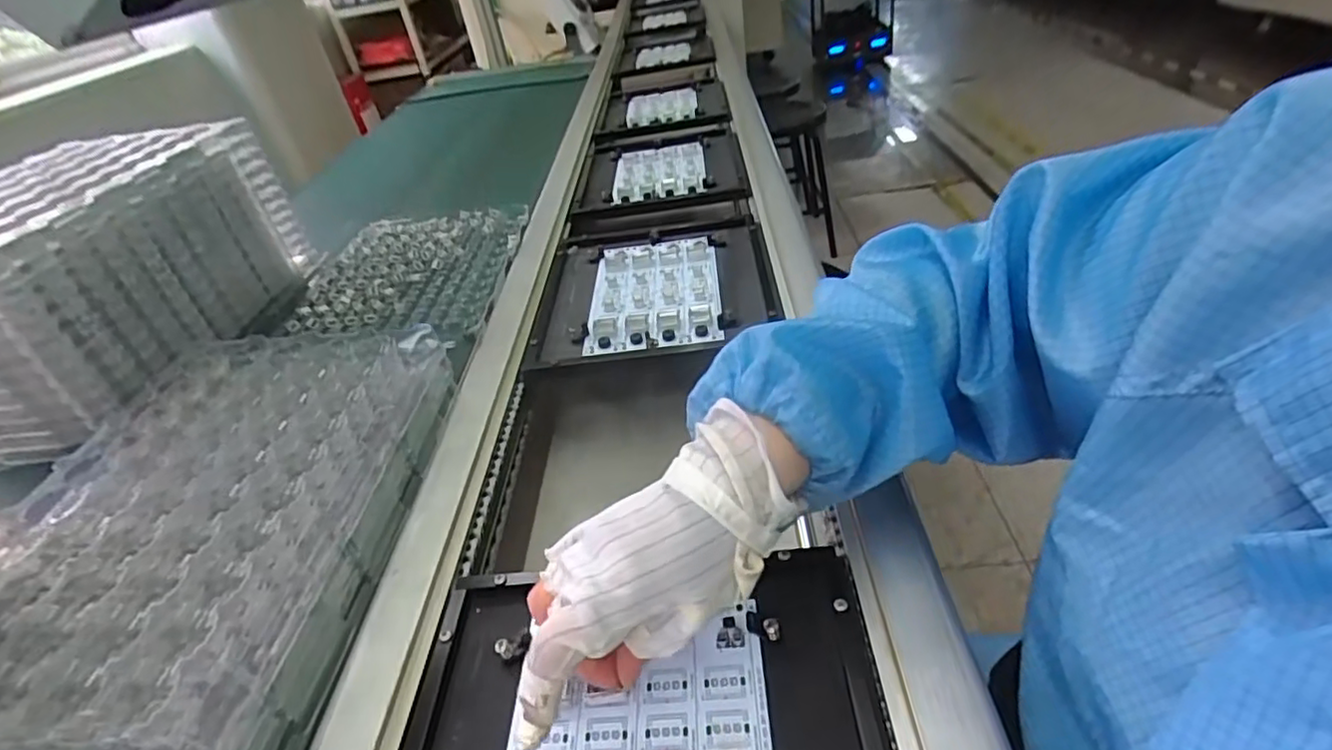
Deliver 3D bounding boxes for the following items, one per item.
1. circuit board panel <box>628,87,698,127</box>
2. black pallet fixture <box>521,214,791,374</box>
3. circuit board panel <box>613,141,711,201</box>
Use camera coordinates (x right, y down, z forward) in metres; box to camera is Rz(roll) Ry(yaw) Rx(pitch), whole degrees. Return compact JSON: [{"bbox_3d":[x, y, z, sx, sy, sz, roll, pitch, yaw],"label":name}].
[{"bbox_3d":[-0.006,-0.510,1.213,0.127,0.012,0.226,-3,35,3],"label":"circuit board panel"},{"bbox_3d":[-0.009,-0.094,0.657,0.227,0.017,0.249,-8,36,6],"label":"black pallet fixture"},{"bbox_3d":[-0.010,-0.299,0.929,0.130,0.022,0.216,-8,36,6],"label":"circuit board panel"}]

+ + + + + + +

Transcribe the full listing exactly, but keep every image out of it.

--- RESPONSE AREA ---
Deliver 3D bounding boxes for the following items, one per item.
1. circuit board panel <box>628,87,698,127</box>
2. black pallet fixture <box>521,214,791,374</box>
3. circuit board panel <box>613,141,711,201</box>
Use camera coordinates (x right, y down, z forward) in metres; box to camera is Rz(roll) Ry(yaw) Rx(pitch), whole degrees. Return compact JSON: [{"bbox_3d":[x, y, z, sx, sy, sz, roll, pitch, yaw],"label":name}].
[{"bbox_3d":[-0.006,-0.510,1.213,0.127,0.012,0.226,-3,35,3],"label":"circuit board panel"},{"bbox_3d":[-0.009,-0.094,0.657,0.227,0.017,0.249,-8,36,6],"label":"black pallet fixture"},{"bbox_3d":[-0.010,-0.299,0.929,0.130,0.022,0.216,-8,36,6],"label":"circuit board panel"}]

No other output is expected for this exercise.